Word for word, copy the data that follows and skip its pictures.

Input data section start

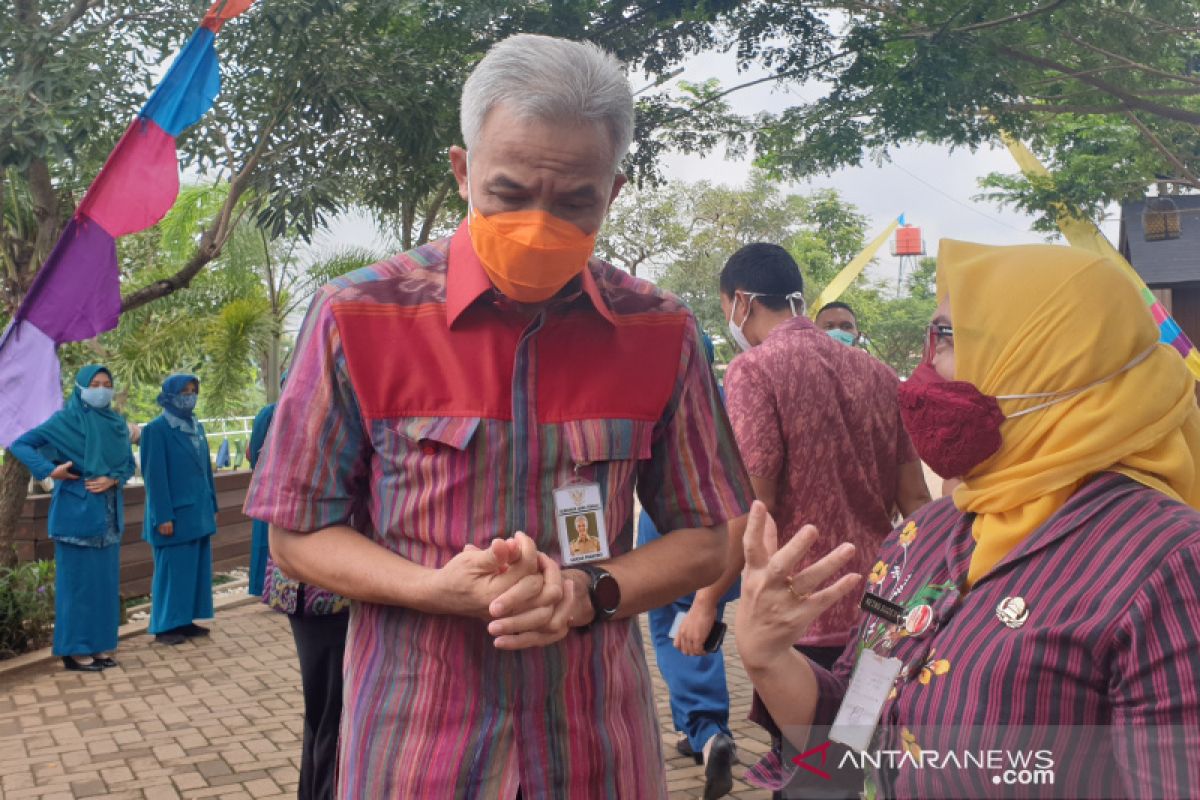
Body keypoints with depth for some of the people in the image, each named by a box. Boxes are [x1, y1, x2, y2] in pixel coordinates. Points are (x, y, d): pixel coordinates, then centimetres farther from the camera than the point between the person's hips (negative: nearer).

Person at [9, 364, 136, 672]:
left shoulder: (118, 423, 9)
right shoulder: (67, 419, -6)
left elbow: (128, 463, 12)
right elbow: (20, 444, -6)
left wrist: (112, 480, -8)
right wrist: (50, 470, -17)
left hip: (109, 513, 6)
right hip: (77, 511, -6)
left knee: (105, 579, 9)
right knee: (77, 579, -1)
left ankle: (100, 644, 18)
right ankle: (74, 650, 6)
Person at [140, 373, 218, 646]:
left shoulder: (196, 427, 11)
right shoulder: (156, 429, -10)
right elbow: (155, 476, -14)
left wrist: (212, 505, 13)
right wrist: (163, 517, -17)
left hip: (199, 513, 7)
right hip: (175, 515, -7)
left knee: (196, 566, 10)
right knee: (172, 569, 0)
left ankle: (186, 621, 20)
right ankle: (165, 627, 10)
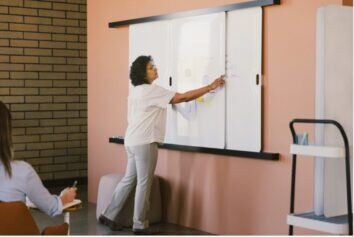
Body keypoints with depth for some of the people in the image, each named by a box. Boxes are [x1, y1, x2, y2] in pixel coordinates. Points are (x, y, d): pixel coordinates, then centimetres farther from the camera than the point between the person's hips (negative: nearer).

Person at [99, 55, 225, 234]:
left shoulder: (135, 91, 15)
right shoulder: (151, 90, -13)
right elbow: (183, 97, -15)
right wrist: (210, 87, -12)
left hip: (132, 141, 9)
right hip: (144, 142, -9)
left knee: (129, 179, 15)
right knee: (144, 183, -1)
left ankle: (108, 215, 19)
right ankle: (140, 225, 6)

Input data section end

Output below —
Body keypoints with depth for some of the people in the image, each named by a box. Boxes are [x1, y1, x2, y2] in pixel coordinates. Points are (x, y, d): pixel coordinates, then centimetres farther from the camera than the point between the person's hips (negative: nearer).

Person at [9, 364, 136, 672]:
left shoulder: (118, 423, 9)
right shoulder: (67, 419, -6)
left elbow: (128, 463, 12)
right elbow: (20, 444, -6)
left wrist: (112, 480, -8)
right wrist: (50, 470, -17)
left hip: (109, 513, 6)
right hip: (77, 511, -6)
left knee: (105, 579, 9)
right knee: (77, 579, -1)
left ankle: (100, 644, 18)
right ankle: (74, 650, 6)
Person at [140, 373, 218, 646]:
left shoulder: (196, 427, 11)
right shoulder: (156, 429, -10)
right elbow: (155, 476, -14)
left wrist: (212, 505, 13)
right wrist: (163, 517, -17)
left hip: (199, 513, 7)
right hip: (175, 515, -7)
left knee: (196, 566, 10)
right knee: (172, 569, 0)
left ankle: (186, 621, 20)
right ankle: (165, 627, 10)
Body keypoints with depth for some of the people in the image, each named by a box. Boxes are [x1, y1, x2, y2] in pixel coordinates. Points are (x, y, d): pixel coordinates, then centimetres farther from the camera than the point between the person's hips (negative: nearer).

Person at [99, 55, 225, 234]:
left shoulder: (135, 91, 15)
right shoulder: (151, 90, -13)
right elbow: (183, 97, -15)
right wrist: (210, 87, -12)
left hip: (132, 141, 9)
right hip: (144, 142, -9)
left knee: (129, 179, 15)
right knee: (144, 183, -1)
left ankle: (108, 215, 19)
right ankle: (140, 225, 6)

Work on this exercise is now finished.